Business to business email marketing moving to mobile phones

Americans may be spending more time online using social networks, but business to business email marketing has taken to another venue – mobile phones.

A new study, “What Americans Do Online,” from the Nielsen Co. – famous for rating television and radio programs – has shown that during June 2010, social networking took up 22.7 percent of Internet time. This represents a 7 percent increase over the same month in 2009. Playing online games, watching videos and movies also rose.

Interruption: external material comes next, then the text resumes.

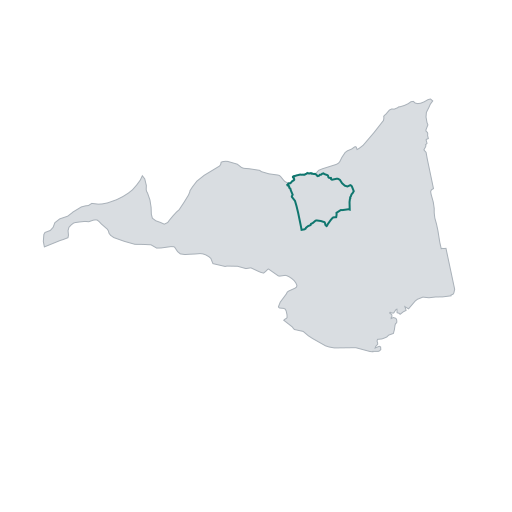 location of Lom-Et-Djerem, Est, Cameroon, rotated 258°
{"feature_id": "32672807B76674513300734", "entity_name": "Lom-Et-Djerem", "entity_type": "district", "adm_level": 2, "iso_a3": "CMR", "parent_name": "Cameroon", "parent_adm1": "Est", "projection": "natural_earth1", "projection_center": [14.12, 5.232], "detail": "medium", "context": "in_parent", "style": "outline", "palette": "teal", "viewbox_px": 512, "rotation_deg": 258, "n_neighbors": 0, "source": "geoboundaries", "source_scale": "gbopen_adm2", "svg_char_len": 5543}
<svg xmlns="http://www.w3.org/2000/svg" viewBox="0 0 512 512"><g transform="rotate(258 256 256)"><path d="M138.0,350.4L138.9,347.6L145.6,334.5L149.8,313.5L151.8,308.6L153.7,305.3L163.5,294.2L167.1,290.6L172.4,286.5L176.1,278.3L177.4,277.5L179.0,276.8L187.4,269.8L188.2,271.2L188.7,272.8L189.3,273.6L192.0,274.1L195.8,274.1L197.9,273.6L199.0,272.2L200.2,268.3L200.9,267.6L201.7,267.4L205.8,270.1L212.5,277.7L214.2,279.1L214.9,280.6L216.4,287.5L217.2,289.2L218.7,289.9L221.3,289.4L224.0,288.2L226.4,286.4L228.7,284.2L230.3,282.1L231.0,280.6L231.4,274.9L231.9,273.7L240.7,265.5L240.5,264.7L239.0,262.4L237.7,259.9L239.0,257.3L240.4,255.3L245.5,248.5L245.8,243.5L249.8,235.8L252.2,225.5L252.2,223.6L257.5,212.3L263.1,211.3L265.2,209.7L267.7,206.9L269.2,204.3L270.0,201.8L270.6,197.0L271.5,191.6L272.2,186.8L273.8,182.4L276.6,180.2L281.4,178.3L282.2,177.5L282.9,174.5L283.6,164.8L284.4,160.5L288.8,155.6L290.8,148.0L292.6,140.0L297.7,130.3L303.6,120.7L306.4,118.1L308.7,117.0L311.4,116.8L313.2,116.1L319.6,111.3L322.3,109.7L324.2,108.1L324.7,106.6L324.9,104.5L324.3,99.5L325.4,95.9L326.0,90.3L326.3,85.9L326.1,84.3L324.9,81.8L323.0,79.0L319.8,77.4L315.4,76.9L313.0,75.9L312.2,70.9L311.9,67.7L308.9,50.9L314.5,51.0L321.2,53.0L322.9,54.5L323.8,60.2L326.2,63.5L330.4,66.2L333.1,71.7L334.1,80.1L336.5,85.1L337.0,85.9L340.3,95.3L340.5,99.7L340.2,102.6L341.6,106.3L339.5,112.5L338.9,116.3L338.8,121.7L340.0,131.1L341.9,138.4L344.1,144.3L346.4,148.9L350.2,154.0L354.3,158.6L358.1,161.5L354.6,163.2L347.8,163.4L343.8,162.4L342.0,162.4L340.1,163.0L332.8,163.9L325.4,163.5L318.6,162.3L314.5,162.5L311.3,165.3L308.7,169.5L306.2,172.9L307.1,176.6L308.9,178.6L312.5,183.1L315.6,187.5L317.2,190.4L323.5,196.8L329.6,202.6L332.5,204.6L333.6,205.0L336.9,208.3L341.5,213.7L345.7,222.1L351.6,239.1L352.9,240.5L355.0,241.4L355.2,243.1L355.0,245.8L354.4,248.0L349.7,256.8L345.6,260.2L344.3,262.3L342.8,267.4L339.0,277.4L337.4,278.8L333.7,285.7L330.6,294.3L329.9,295.6L328.6,296.6L324.3,298.8L322.8,299.8L320.6,302.5L320.3,304.3L321.3,306.7L322.5,308.6L324.8,308.7L326.1,310.5L326.1,323.8L325.0,325.8L325.1,326.7L324.6,329.0L324.4,331.5L324.7,332.6L325.6,333.4L326.8,335.2L327.5,339.2L328.9,353.6L329.6,355.9L330.8,357.5L334.7,360.6L338.7,364.7L339.9,367.3L340.7,371.7L342.2,375.1L342.2,376.2L341.6,376.7L339.1,377.0L339.9,379.4L342.0,383.8L352.2,397.1L362.1,408.9L364.4,409.8L366.1,410.0L366.8,410.8L367.7,412.5L371.0,416.8L371.6,419.3L370.9,421.7L371.6,425.4L372.2,426.7L372.0,427.9L372.4,432.4L373.3,436.4L374.7,439.7L374.5,442.1L372.6,443.4L371.5,445.6L371.2,448.7L371.8,452.4L373.2,456.8L373.3,459.3L370.9,461.1L368.3,458.1L365.4,456.0L361.0,452.5L356.6,451.2L351.0,451.0L348.5,451.4L344.3,448.6L343.0,448.2L341.1,449.4L339.8,449.4L338.2,448.9L335.0,449.0L334.7,446.9L334.1,446.5L330.6,446.7L329.6,445.0L329.1,445.2L327.7,444.7L324.9,442.3L322.0,443.9L315.8,443.7L285.0,443.6L284.3,441.4L282.7,440.2L279.9,440.1L271.8,440.6L265.5,440.2L261.3,439.3L256.0,438.8L249.6,439.2L242.9,439.2L231.1,438.6L224.6,438.7L224.7,440.0L224.3,441.0L224.0,443.4L182.1,443.4L178.7,441.8L177.6,440.7L177.3,438.7L176.5,438.5L177.2,430.1L178.6,423.0L179.2,416.5L181.1,410.7L180.1,404.9L178.9,402.4L172.6,394.2L175.5,391.1L171.6,391.5L170.8,388.5L169.0,384.8L170.1,384.2L171.2,382.2L174.7,382.8L174.6,381.9L171.6,378.8L171.9,377.2L173.1,375.5L172.5,374.8L170.4,376.6L168.8,376.5L167.6,375.4L166.7,375.2L167.3,377.5L166.1,379.6L164.9,380.3L163.0,380.2L161.4,379.7L160.9,378.5L159.4,377.6L155.3,376.1L151.7,374.3L151.0,369.3L149.6,367.1L149.1,364.7L148.7,361.9L149.2,357.6L148.3,357.0L147.3,356.7L145.8,356.9L144.4,356.7L142.7,354.3L141.2,353.4L142.1,357.8L141.1,359.0L138.5,358.6L137.5,357.0L137.3,355.8L138.4,350.5L138.0,350.4Z" fill="#d9dde1" stroke="#a8b0b8" stroke-width="1"/><path d="M272.1,306.0L272.0,309.0L272.5,310.3L273.2,310.7L274.4,313.1L274.9,315.8L276.0,316.5L276.4,318.3L278.2,321.6L278.2,322.7L276.7,326.8L275.7,328.5L274.9,330.0L273.6,330.4L272.1,330.3L270.6,331.2L270.8,331.7L272.3,332.9L275.5,336.4L277.0,338.3L277.7,339.6L277.3,342.5L279.6,343.4L281.5,343.7L283.3,348.4L282.9,350.5L282.5,356.2L281.9,357.3L289.3,358.7L292.2,359.7L292.7,360.2L293.8,360.3L294.8,361.3L296.4,362.2L297.6,363.8L299.1,365.1L302.6,364.5L303.8,364.3L304.9,363.9L305.7,363.0L305.0,359.9L306.3,357.5L309.3,355.3L313.0,353.9L314.3,352.5L314.8,351.3L314.8,346.3L315.0,345.9L315.6,345.4L316.8,345.5L317.2,343.8L317.9,343.2L319.7,343.1L320.2,342.7L322.0,339.8L322.8,339.2L322.7,337.8L322.0,336.6L322.2,335.3L321.4,334.3L321.3,332.9L321.9,332.4L322.6,332.2L323.3,331.6L323.5,331.3L323.6,331.2L323.8,331.0L324.0,330.9L324.1,330.7L324.0,330.4L324.1,330.2L324.1,329.9L324.2,329.6L324.6,328.6L324.9,328.4L324.9,327.7L325.1,327.6L325.2,327.4L325.4,327.4L325.6,327.2L325.7,326.9L325.6,326.2L325.8,325.1L325.7,324.9L325.8,324.7L326.0,324.5L326.1,324.1L326.1,323.8L326.5,323.4L326.1,322.7L325.9,322.3L325.8,321.4L325.5,320.9L325.4,320.5L325.4,320.1L325.6,319.4L325.6,319.2L325.9,318.5L325.9,318.0L326.1,317.2L326.4,316.5L326.5,315.4L326.4,314.3L326.4,312.2L326.2,311.2L326.3,309.7L326.2,309.4L325.9,308.6L325.5,308.5L325.3,308.5L324.8,309.0L324.4,309.3L324.2,309.1L323.3,309.3L322.9,309.3L322.6,309.2L322.2,308.7L322.1,308.0L321.9,307.7L321.7,307.5L321.6,306.8L321.4,306.5L320.9,306.0L320.5,305.6L320.3,304.9L320.0,304.5L320.0,304.3L320.1,303.6L320.3,303.1L320.1,302.6L319.5,302.5L319.1,301.4L318.5,301.5L317.4,302.9L315.9,302.7L314.8,303.6L313.0,303.7L308.3,304.6L306.9,303.4L306.3,303.4L301.8,305.6L296.5,306.0L289.6,306.2L274.7,306.1L272.1,306.0Z" fill="none" stroke="#0f766e" stroke-width="2"/></g></svg>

While email’s share of Internet time dropped about 3 percentage points, from 11.5 percent in June 2009 to 8.3 percent in June 2010, business to business email marketing appears to have migrated to a new venue, mobile phones. Mobile phone users told Nielsen they spend nearly 42 percent of their time reading their email, up from 37 percent 12 months ago.

This data suggests that businesses that want to market via email need to adapt their messages to the new context of mobile phones, say industry experts. While longer and more graphics-heavy emails can be transmitted effectively via the Internet, effective email messages on mobile phones require a different mindset. Even the largest smartphones such as Apple’s iPhone and some of the models that now carry Google’s Android don’t provide enough screen space for lengthy email message, even when those emails follow good principles of transactional communication.

Consequently, business to business email marketing needs to adapt its messages to the short, quick environment of mobile phone usage, the latest survey seems to indicate.